Would you please return the data below verbatim, without its pictures?
···
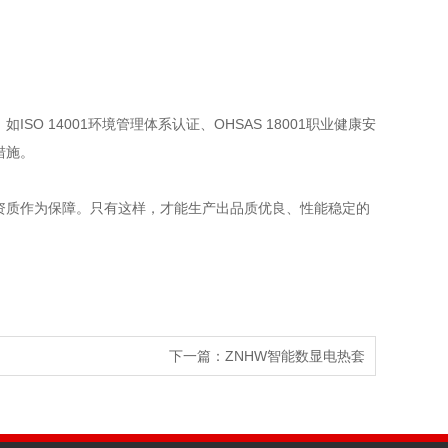
 14001环境管理体系认证、OHSAS 18001职业健康安
措施。
资质作为保障。只有这样，才能生产出品质优良、性能稳定的
下一篇：
ZNHW智能数显电热套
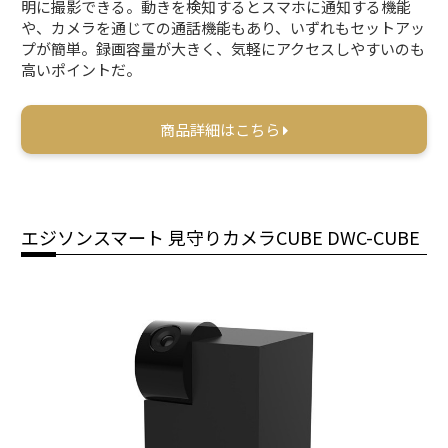
明に撮影できる。動きを検知するとスマホに通知する機能
や、カメラを通じての通話機能もあり、いずれもセットアッ
プが簡単。録画容量が大きく、気軽にアクセスしやすいのも
高いポイントだ。
商品詳細はこちら
エジソンスマート 見守りカメラCUBE ‎DWC-CUBE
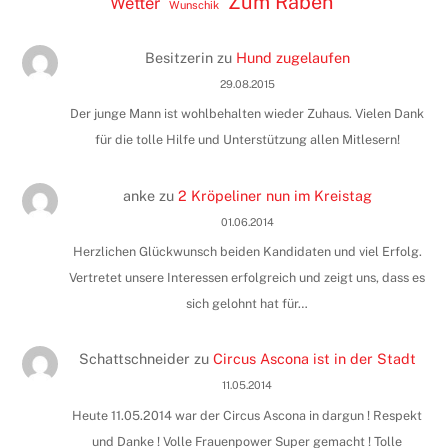
Zum Raben
Wetter
Wunschik
Besitzerin
zu
Hund zugelaufen
29.08.2015
Der junge Mann ist wohlbehalten wieder Zuhaus. Vielen Dank
für die tolle Hilfe und Unterstützung allen Mitlesern!
anke
zu
2 Kröpeliner nun im Kreistag
01.06.2014
Herzlichen Glückwunsch beiden Kandidaten und viel Erfolg.
Vertretet unsere Interessen erfolgreich und zeigt uns, dass es
sich gelohnt hat für…
Schattschneider
zu
Circus Ascona ist in der Stadt
11.05.2014
Heute 11.05.2014 war der Circus Ascona in dargun ! Respekt
und Danke ! Volle Frauenpower Super gemacht ! Tolle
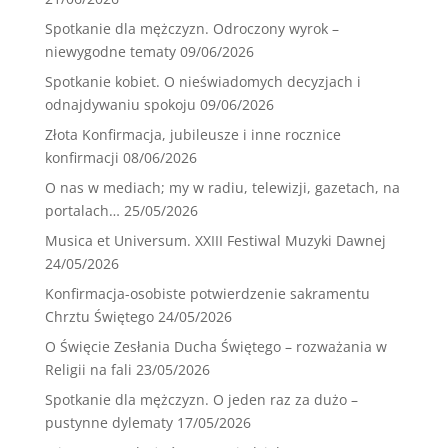
Spotkanie dla mężczyzn. Odroczony wyrok –
niewygodne tematy
09/06/2026
Spotkanie kobiet. O nieświadomych decyzjach i
odnajdywaniu spokoju
09/06/2026
Złota Konfirmacja, jubileusze i inne rocznice
konfirmacji
08/06/2026
O nas w mediach; my w radiu, telewizji, gazetach, na
portalach…
25/05/2026
Musica et Universum. XXIII Festiwal Muzyki Dawnej
24/05/2026
Konfirmacja-osobiste potwierdzenie sakramentu
Chrztu Świętego
24/05/2026
O Święcie Zesłania Ducha Świętego – rozważania w
Religii na fali
23/05/2026
Spotkanie dla mężczyzn. O jeden raz za dużo –
pustynne dylematy
17/05/2026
···
* Answer for this exercise *
 14001环境管理体系认证、OHSAS 18001职业健康安
措施。
资质作为保障。只有这样，才能生产出品质优良、性能稳定的
下一篇：
ZNHW智能数显电热套
明に撮影できる。動きを検知するとスマホに通知する機能
や、カメラを通じての通話機能もあり、いずれもセットアッ
プが簡単。録画容量が大きく、気軽にアクセスしやすいのも
高いポイントだ。
商品詳細はこちら
エジソンスマート 見守りカメラCUBE ‎DWC-CUBE
Zum Raben
Wetter
Wunschik
Besitzerin
zu
Hund zugelaufen
29.08.2015
Der junge Mann ist wohlbehalten wieder Zuhaus. Vielen Dank
für die tolle Hilfe und Unterstützung allen Mitlesern!
anke
zu
2 Kröpeliner nun im Kreistag
01.06.2014
Herzlichen Glückwunsch beiden Kandidaten und viel Erfolg.
Vertretet unsere Interessen erfolgreich und zeigt uns, dass es
sich gelohnt hat für…
Schattschneider
zu
Circus Ascona ist in der Stadt
11.05.2014
Heute 11.05.2014 war der Circus Ascona in dargun ! Respekt
und Danke ! Volle Frauenpower Super gemacht ! Tolle
Spotkanie dla mężczyzn. Odroczony wyrok –
niewygodne tematy
09/06/2026
Spotkanie kobiet. O nieświadomych decyzjach i
odnajdywaniu spokoju
09/06/2026
Złota Konfirmacja, jubileusze i inne rocznice
konfirmacji
08/06/2026
O nas w mediach; my w radiu, telewizji, gazetach, na
portalach…
25/05/2026
Musica et Universum. XXIII Festiwal Muzyki Dawnej
24/05/2026
Konfirmacja-osobiste potwierdzenie sakramentu
Chrztu Świętego
24/05/2026
O Święcie Zesłania Ducha Świętego – rozważania w
Religii na fali
23/05/2026
Spotkanie dla mężczyzn. O jeden raz za dużo –
pustynne dylematy
17/05/2026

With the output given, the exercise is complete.